◆ Metin parçası:

●Dünyayı imar, hakikatte, dünyayı gaye sananların değil, vasıta kabul edenlerin, yani bizim davamızın, İslam inkılabının hak ve vazifesidir.
●Zira dünyayı gaye kabul edenler ve ötesine inanmıyanlarca, hiçbir görüş tarzı, faniliği ve mahdutluğu açık olan bu dünyada bir eser bırakmak ve arkadan geleceklere bir mâna ve madde donatımı terketmek cehdini besliyemez. "Bu bu kadardır!" dedikten sonra dikilecek her taş, günübirlik hayat ihtiyaçlarına ne derecede medar olursa olsun, hakikatte ve esasta, korkunç ve lüzumsuz bir abes belirtmeye mahkûmdur. Arkadan gelen nesillerin tesellisi ise, varlığı ve yokluğu, kendi öz ferdiyetinin kâsesi içinden tadan insanoğlu hesabına, aşk ve şevkle eser vermek yolunda kâfi ve sağlam bir müeyyide değil, sadece suni ve dayanıksız bir tedbirdir. Allah'a inanılmıyan yerde, hakikat ve esas göziyle, tek taşı ayakta durdurabilmenin imkânı yoktur.

◆ Görev yönergesi:
Dünyanın imarı üzerine yukarıdaki metnin devamını, son cümlesinden sonra gelecek şekilde yazın. Bu verilere ihtiyaç yoktur.

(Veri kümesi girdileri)
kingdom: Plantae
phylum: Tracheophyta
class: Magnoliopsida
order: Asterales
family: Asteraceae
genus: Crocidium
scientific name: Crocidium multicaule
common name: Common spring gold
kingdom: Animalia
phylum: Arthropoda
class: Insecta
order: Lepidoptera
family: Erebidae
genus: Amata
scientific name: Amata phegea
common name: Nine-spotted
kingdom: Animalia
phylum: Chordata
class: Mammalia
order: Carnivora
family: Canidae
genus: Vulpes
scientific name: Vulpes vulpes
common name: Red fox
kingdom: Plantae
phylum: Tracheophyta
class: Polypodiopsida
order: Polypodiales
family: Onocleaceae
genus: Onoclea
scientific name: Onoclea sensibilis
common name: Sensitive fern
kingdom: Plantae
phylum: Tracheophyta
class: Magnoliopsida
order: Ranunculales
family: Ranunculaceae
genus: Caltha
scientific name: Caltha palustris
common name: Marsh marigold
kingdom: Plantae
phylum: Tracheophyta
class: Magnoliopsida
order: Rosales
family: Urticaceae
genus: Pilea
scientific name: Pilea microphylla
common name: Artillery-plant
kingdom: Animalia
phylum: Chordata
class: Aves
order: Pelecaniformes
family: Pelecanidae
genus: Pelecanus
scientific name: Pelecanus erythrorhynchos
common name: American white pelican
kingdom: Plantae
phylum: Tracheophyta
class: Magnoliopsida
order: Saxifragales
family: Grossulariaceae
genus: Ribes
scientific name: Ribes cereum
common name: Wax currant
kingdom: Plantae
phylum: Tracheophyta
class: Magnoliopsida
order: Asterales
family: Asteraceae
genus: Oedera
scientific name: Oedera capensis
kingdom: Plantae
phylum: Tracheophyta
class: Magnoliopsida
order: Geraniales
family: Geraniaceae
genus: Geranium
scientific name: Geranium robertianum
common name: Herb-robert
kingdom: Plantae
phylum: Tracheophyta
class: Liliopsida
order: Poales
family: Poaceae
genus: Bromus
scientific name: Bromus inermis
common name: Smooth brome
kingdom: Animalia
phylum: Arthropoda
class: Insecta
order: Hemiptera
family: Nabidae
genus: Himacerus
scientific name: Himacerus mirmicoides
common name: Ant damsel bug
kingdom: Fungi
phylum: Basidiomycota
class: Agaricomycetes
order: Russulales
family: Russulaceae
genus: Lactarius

◆ Yanıt aşağıda:
●Böyle olunca, dünyayı imar, her halde ve her şeyden evvel maddeci telâkkilerin işi olmamak icap eder.
●Halbuki böyle olmamış; asırlar boyunca İslâmiyet, ferdî temsil kadrolarında, ahiret uğrunda dünyayı yüz üstü bırakmak ye camilerden başka hiçbir mekânı haşmetli bina etmemek mânasına alınmıştır. Garbın bâtıl dini ise, ancak papas telkinlerinin zayıflamaya ve mensuplarının maddîleşmeye başlamasından sonra dünya imarına yol açıldığını görmüştür.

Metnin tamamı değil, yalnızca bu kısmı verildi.